Italeri 1/35 M60A3 Kit First Look
By Michael Benolkin
|Date of Review||August 2020||Manufacturer||Italeri|
|Kit Number||6582||Primary Media||Styrene|
|Pros||Simple build||Cons||See text|
|Skill Level||Basic||MSRP (USD)||$48.00|
The M60 series of main battle tanks began in the late 1950s based upon the lessons learned from the Korean war. Two of the key improvements over the (then) current tank, the M48 Patton, were the changeover to diesel power and upgunning the main turret with the 105mm cannon. Much has been written about the M60 series in US and Israeli service, so I'll keep this more personal. While I was stationed in Berlin in the late 1970s, the M60A3 was the front line tank for US Army Europe and the Berlin Brigade had M60A3s as well. While the armed forces of the US, UK, and France weren't going to deter the Russians or Warsaw Pact should the balloon go up, everyone there was going to make themselves known nonetheless. Mock battles between the British Chieftains and US M60s was the norm in all seasons and since I worked at a facility in the Grunewald Forest, we frequently encountered the combatants on their battlefield as our shuttle bus made its regular commute. One nasty winter, the roads had been plowed and there were six-foot berms on either side of the road as our bus slipped and slid on our way to work. We entered a fog bank and were surprised that the snow berms had grown significantly. Then we saw the 105mm barrels sticking out of the tall berms on either side of the road, and the fog was actually diesel exhaust keeping the infantry sitting in their snowsuits atop the engine decks warm. If that didn't wake us up from the long commute, the ambush further up the road did as a squad of British soldiers opened up on our bus with their heavy machine guns (firing blanks). I presume our sacrifice was helpful as the M60s came along after us and dispatched the muppets. Many of the streets in Berlin were cobblestone, and watching the M60 and M113 drivers move through those tight streets with cars parked on either side was amazing in itself. I'm sure there were a few mishaps, but I never saw one.

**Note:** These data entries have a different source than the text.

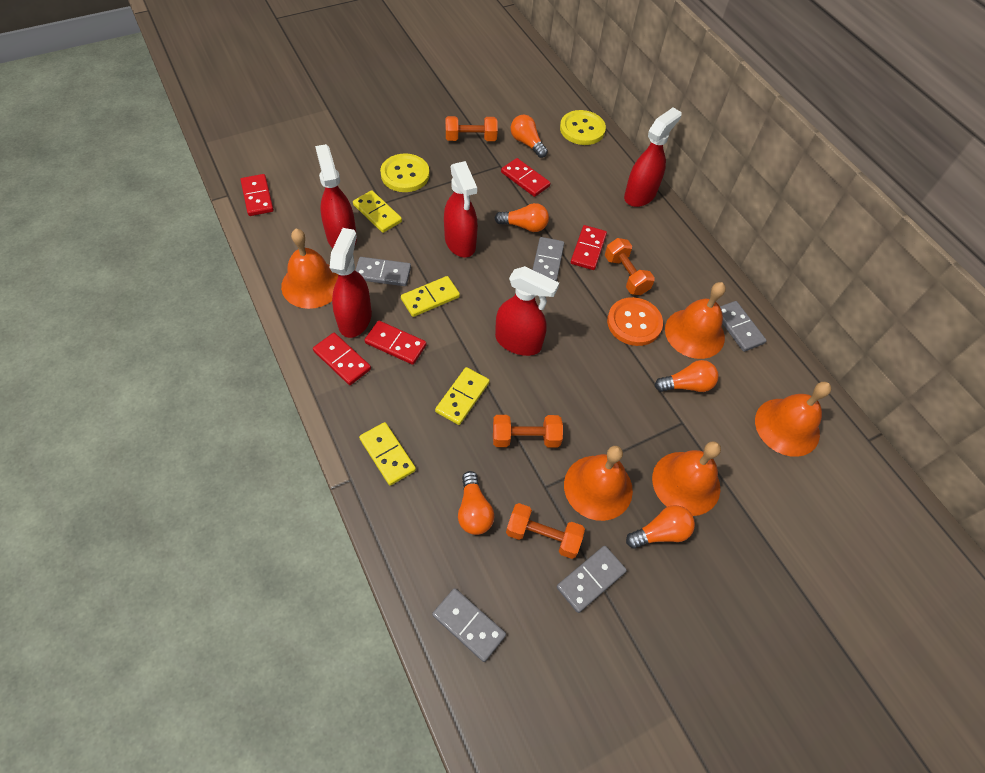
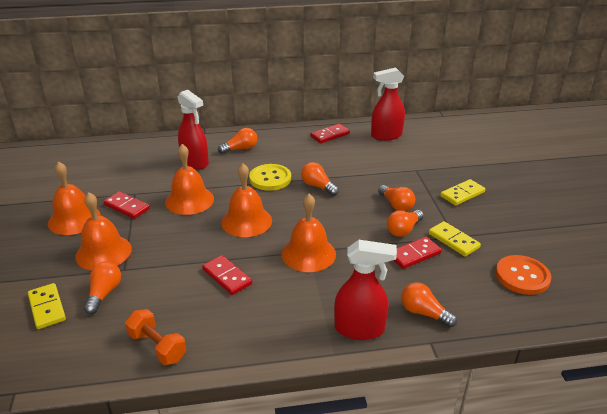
grey domino: [355,257,411,286] [432,588,506,662] [532,237,564,281] [557,546,627,613] [720,301,767,352] = 5 -> none = 0
orange dumbbell: [446,116,498,141] [493,415,563,448] [506,503,585,559] [605,238,655,295] = 4 -> [125,309,186,365] = 1
orange light bulb: [458,471,495,535] [495,203,549,232] [511,115,548,158] [626,505,695,549] [655,360,718,392] = 5 -> [84,262,121,314] [218,128,257,154] [301,162,339,196] [378,185,415,211] [387,210,424,237] [401,282,457,328] = 6
red domino: [241,174,274,216] [313,333,371,385] [365,321,427,365] [501,158,550,197] [571,225,607,270] = 5 -> [103,191,150,219] [202,255,252,295] [310,124,350,144] [393,237,442,269] = 4
red spray bottle: [315,144,357,248] [330,228,372,338] [444,161,478,258] [495,266,559,356] [624,108,682,207] = 5 -> [177,90,209,169] [334,240,397,340] [371,68,405,141] = 3
yellow button: [380,153,430,192] [560,110,606,145] = 2 -> [249,164,291,191] = 1
yellow domino: [353,190,402,233] [359,422,416,486] [401,276,460,317] [435,367,490,425] = 4 -> [28,283,66,329] [429,221,481,256] [440,179,485,206] = 3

So here's a familiar sight for those of us who were modeling when Paul McCartney was in a band called Wings. ESCI/ERTL produced a new-tool 1/35 scale kits of the M60A1 and M60A3 in the early 1990s. Tamiya's 1/35 M60s had already been on the market for over a decade by this time and ESCI/ERTL's contributions to the subject were notable by the absence of holes in the lower hull for the power switch and motorization mounts as well as an alternative to the so-called 'rubberband track' common in those days. These kits brought the link and length type tracks which were plastic for easy painting and assembly, and were easily assembled. In addition, the surfaces of the hull and turret replicated the cast-metal look of the M60 series which really stood out with proper painting and weathering.
The kit is molded in olive green styrene and presented on three parts trees plus lower hull, one tree of gray styrene for the track, and a nylon mesh rectangle for use in the stoage basket. Unlike other armor kits of this generation, ESCI/ERTL spared us the molded-on outlines for pioneering tools, etc. This kit is a simple build that can be tweaked as much as you'd like should your inner Advanced Modeler's Syndrome (AMS) creep into the project. Given that there are a load of aftermarket products made for the various M60 kits 'out there', you have some options. The only thing I would consider is some tissue and white glue to create a cover for the Xenon light. The kit's light never looked right to me and the opaque plate where the clear lens and huge internal reflector would be visible is just not right.
All that said, here were are in 2020 and Italeri has reissued ths kit in their box. What's different (and nice) are the decals for the subjects included in their color profiles:
- M60A3, C Co, 68th Armor Regt, 8th ID, U.S. Army, REFORGER '82, 'Carbine Fortress', (MERDC Camo)
- M60A3, Italian Army (OD Green overall)
- M60A3, Egyptian Army, 2011, (Sand overall)
- M60A3, Royal Saudi Army, Northern Thunder 2016, (Sand overall)
- M60A3, 66th Marine Bde, RoC Marine Corps, 2011
This is a good kit for the modeler coming back into the hobby and not quite ready for the hyper-detailed kits from other manufacturers that try to recreate intricate details and end up with a box of really tiny parts. This is also a nice option for a project you can actually complete in a weekend. The kit provides a nice selection of subjects and more can be found in the aftermarket.
My sincere thanks to MRC for this review sample!